Valencia County News-Bulletin
- Type: Weekly newspaper
- Owner: Journal Publishing Company
- Founder: P.A. Speckmann
- Publisher: Clara Garcia
- Founded: 1912; 114 years ago
- Language: English
- City: Belen, New Mexico
- Country: United States
- ISSN: 1071-3492
- Website: news-bulletin.com

= Valencia County News-Bulletin =

Weekly newspaper published in Belen, New Mexico

The Valencia County News-Bulletin is a weekly newspaper in Belen, New Mexico, that was established in 1912. It is owned by Number 9 Media, a subsidiary of the Albuquerque Journal.

== History ==
In December 1912, P.A. Speckmann founded the Belen News. In March 1914, E.H. "Henry" Salazar, owner of the Hispano-American Publishing Co., bought the News and appointed M.C. Garcia as editor. Salazar was the stepson of William H. Manderfield, an early owner of The Santa Fe New Mexican, and founded two Spanish-language papers called La Voz de Pueblo and El Independiente. He was also appointed a land receiver at Fort Sumner in Guadalupe County. In October 1914, Salazar died after being struck by a cow.

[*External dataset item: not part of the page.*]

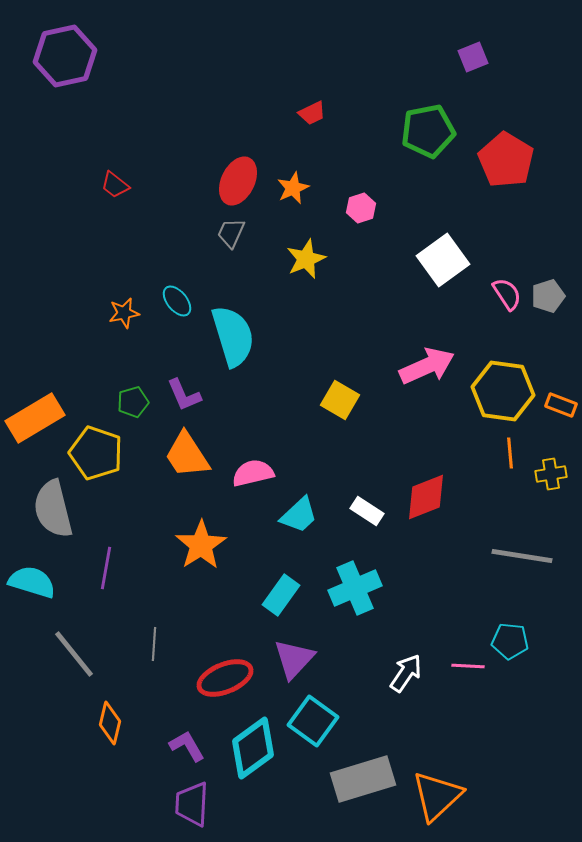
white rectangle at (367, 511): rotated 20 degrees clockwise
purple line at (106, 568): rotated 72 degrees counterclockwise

Years later the News eventually fell into the hands of county school superintendent Saturnino Baca and his son Elfego G. Baca, a police officer who fatally shot a man in self-defense. In May 1946, George W. Perkins founded the Belen Bulletin. In December 1946, Edwin J. Lewis bought the News from Elfego G. Baca after he was elected county sheriff. In January 1947, Carter M. Waid became co-publisher of the Bulletin. In March 1947, the Bulletin and the News merged to form the News-Bulletin. Waid became editor, Lewis became business manager and Perkins became plant superintendent.

Carter bought out Lewis in 1953, only for him to sell his entire stock in the business to Lewis in 1976. The paper was then operated by the company Modern Press, which was managed by Thomas E. Lewis. The News-Bulletin was acquired by Meredith Corporation in 1980, Harte-Hanks Communications in 1983, Worrell Enterprises in 1986, brothers Walt and Ken Green in 1988, and Cooke Media Group in 1989. A new $100,000 printing press was installed a year later.

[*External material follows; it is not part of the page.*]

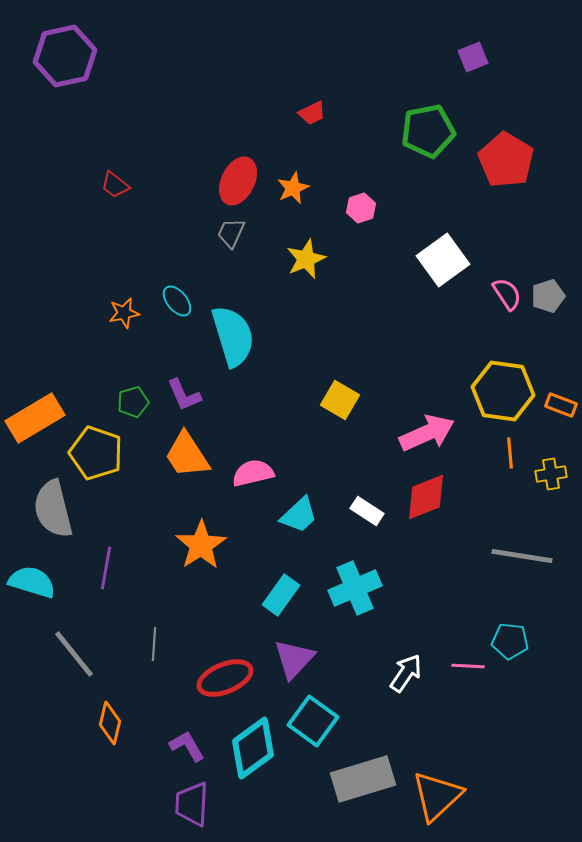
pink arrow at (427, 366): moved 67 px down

Cooke Media Group was owned by Jack Kent Cooke and it also published the Los Angeles Daily News. Cooke's six New Mexican papers were operated by Raljon Publishing, a subsidiary managed by his two sons, Ralph and John Cooke. In 1994, the News-Bulletin was sold to WorldWest LLC. That same year former owner Carter, who served for two years as town mayor, died.

In 2001, Journal Publishing Co., publisher of the Albuquerque Journal, acquired the News-Bulletin and El Defensor-Chieftain from WorldWest. The papers were operated under a subsidiary called Number Nine Media Inc. In 2025, the paper's editor and publisher, Clara Garcia, was inducted into the New Mexico Press Association’s Hall of Fame.